EMCC originally planned to start market coupling between Germany and Denmark in June 2008. But due to the complexities, the launch did not take place until November 2009. Since then about 90% of the traded electricity has been going in the right direction, according to the price signals, EMCC reports. Before market coupling, around 20% or more of the traded electricity was defying market logic and going in the wrong direction.

Extending the process

Market coupling to ensure efficient use of interconnector cables between Denmark and Germany is relatively simple, involving just two connecting cables, two TSOs and two energy exchanges. The ambitious aim of the European Regulators' Group for Electricity and Gas (ERGEG) is to introduce such mechanisms across Europe, allowing all the interconnecting cables between the different countries' high-voltage network systems to be used more efficiently.

In 2006, it set up the Electricity Regional Initiatives, creating seven regional electricity markets as a first step towards a single EU electricity market. Congestion management on the electricity networks is one of the priority areas of action, the German-Danish model of day-ahead allocation and the market-coupling model being one of the options.
Also, since November 2006, trilateral market coupling has been tested between Belgium, France and the Netherlands.

The more efficient exports and imports between the countries have resulted in a common market price in the three countries for 70% of the time, says Jalla Wils, spokesman for Dutch TSO Tennet. "We are aiming to go further with market integration by extending the system to Germany and Luxembourg," he adds. Originally planned for the end of 2009, the new date for the expansion is now June or July this year.

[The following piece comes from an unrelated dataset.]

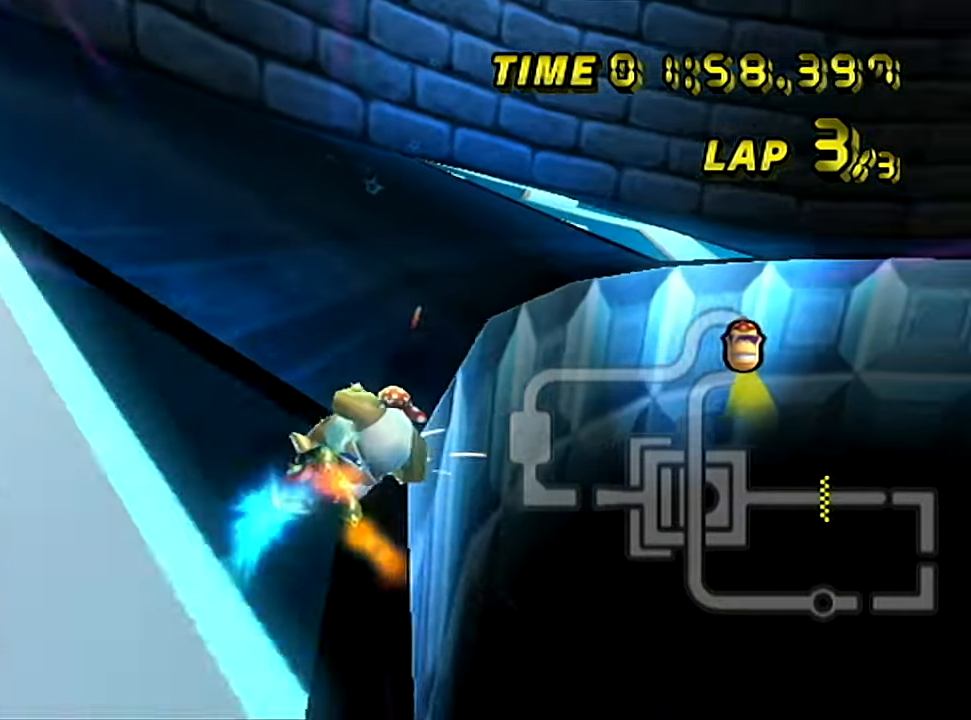
{"buttons": ["C", "Z"], "left_stick": "up-right", "events": [[201, "left_stick", "up-left"], [434, "left_stick", "up-right"]]}
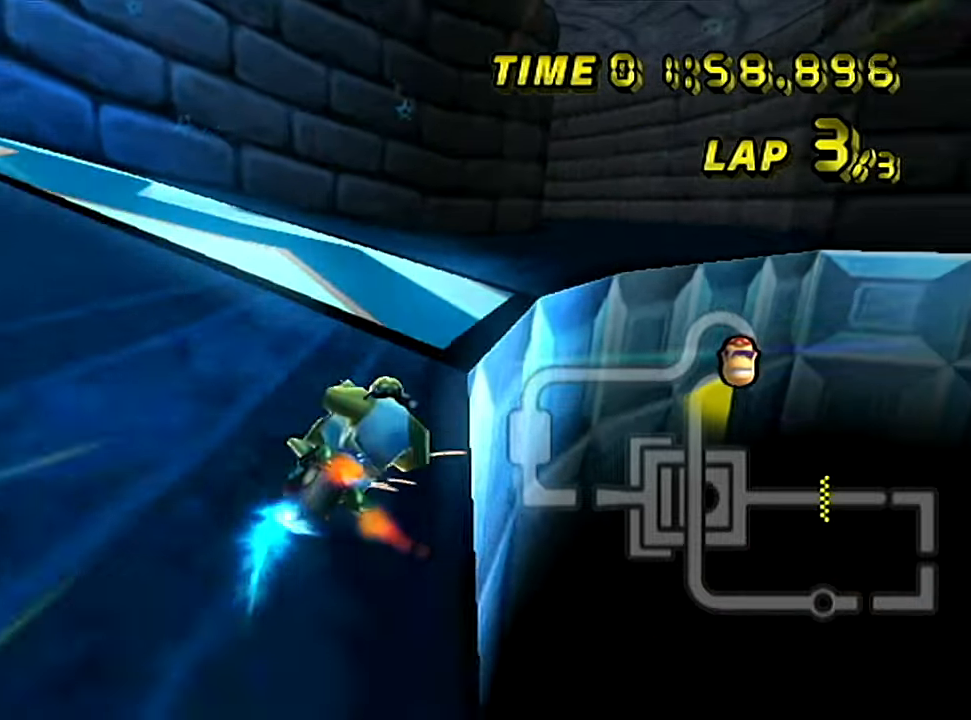
{"buttons": ["C", "Z"], "left_stick": "up-right", "events": [[67, "left_stick", "up-left"], [501, "left_stick", "up-right"]]}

"Market coupling is a complex and long process with many parties involved," Wils stresses. But Tennet's acquisition of one of Germany's four TSOs, Transpower, finalised in February 2010, helps by making Tennet a stronger player, he states. If Belgian TSO Elia is successful in the current bidding to take over the German TSO 50Hertz, active in eastern Germany, the consolidation of TSOs in central west Europe will take another step forward.

"Such consolidation is helpful because we get to know each other's electricity households better and can fit them together in a better way. Our current systems are too nationally based," he says. "Ultimately the aim is for a flow-based market coupling where the physical flow of electricity is combined efficiently with what the market wants," he states.  
Integrated spot market

Running parallel, and building on the experience of the market coupling project between Germany and Denmark, and similar market-coupling projects within Scandinavia and on the Iberian peninsula, a cooperation was launched in October 2009 between Scandinavian energy exchange Nord Pool Spot, the Franco-German Epex Spot and the Spanish equivalent Operador de Mercado Iberico de la Energia, to deliver a day-ahead market coupling solution for Europe as a whole. A truly integrated European spot market for electricity would allow more efficient electricity marketing of variable wind generation. 
 
The first step in the project, the partners say, is to test the idea of a pan-European price coupling of regions. This means cooperation in spot electricity price formation between the energy exchanges in an area covering Portugal, Spain, France, Germany, Austria, Switzerland, Denmark, Norway, Sweden and Finland.

Annual electricity consumption across the area amounts to 1,900TWh, or over two-thirds of the European power market, of which more than 700TWh, or 37%, is traded on the day-ahead organised markets. With the support of the relevant power exchanges and TSOs, the concept has the potential to be jointly implemented on the Dutch, Belgian, British and Baltic areas and beyond, the partners say.